Bullied Teens Twice As Likely to Bring Weapons to School
One in five teens are victims of bullying, and these adolescents are about twice as likely to bring guns and knives to school than peers who aren’t bullied, a U.S. study suggests.
Researchers examined how high school students answered three survey questions: how often they skipped school because they felt unsafe; how often they got in physical fights at school; and how many times they were threatened with a weapon at school.
For the study, researchers analyzed survey responses from a nationally representative sample of more than 15,000 students in grades 9 to 12.
Overall, about 20% of participants reported being victims of bullying at least once in the past year, and about 4% said they had brought a weapon to school in the past month, researchers report online November 27 in Pediatrics.
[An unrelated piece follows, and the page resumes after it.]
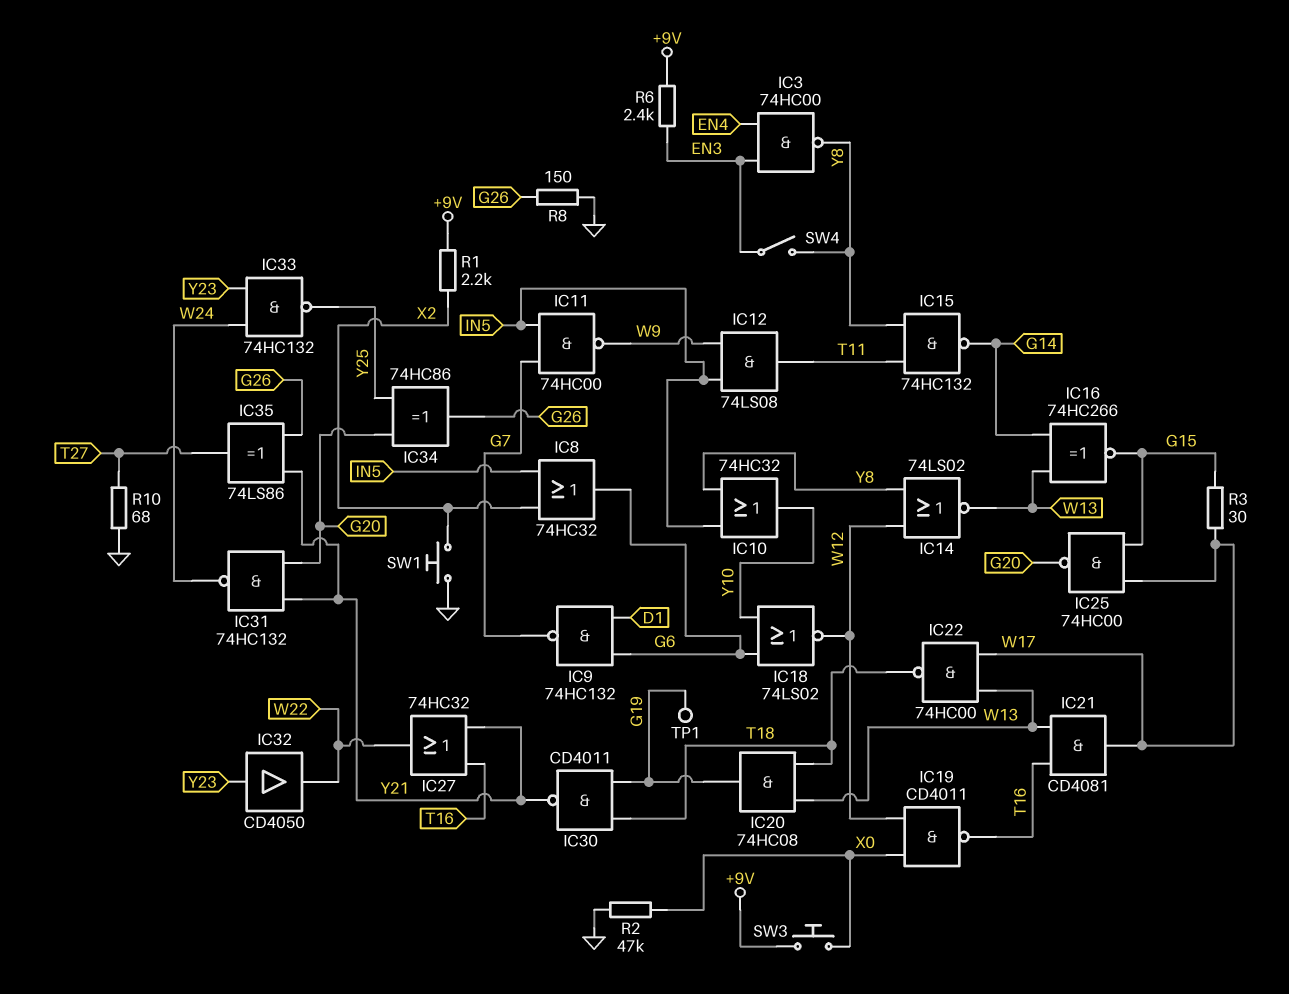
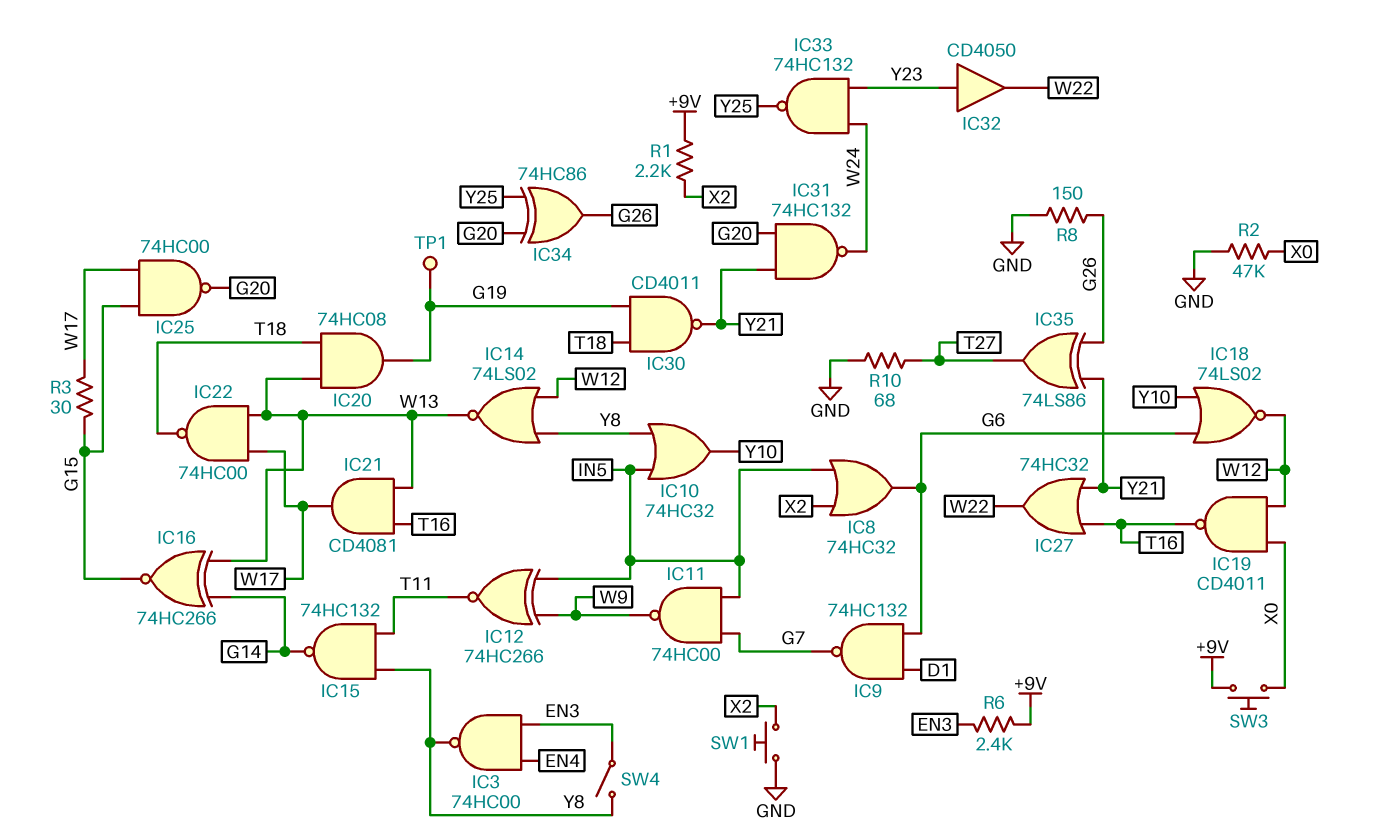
IC12: AND 74LS08 (in IN5, in W9, out T11) -> XNOR 74HC266 (in IN5, in W9, out T11)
Only 2.5% of the teens who were not bullied brought weapons to school, the study found.
But about 46% of bullying victims who also reported skipping school, getting in fights and getting threatened by somebody else with a weapon said they had brought a weapon of their own to school.
Teens who were bullied were more than five times more likely to be threatened with weapons, and when this happened they were almost six times more likely to bring guns or knives to school.
The study wasn’t a controlled experiment designed to prove whether or how being bullied might influence the odds that students would bring weapons to school.
Another limitation is that researchers relied on teens to truthfully report on their experiences with bullying and weapons, and some youth may have been reluctant to admit they carried weapons, the authors note.
It’s also possible that other factors beyond bullying might have influenced teens’ decisions about carrying weapons to school, said Melissa Holt, author of an accompanying commentary and a researcher at the Boston University School of Education.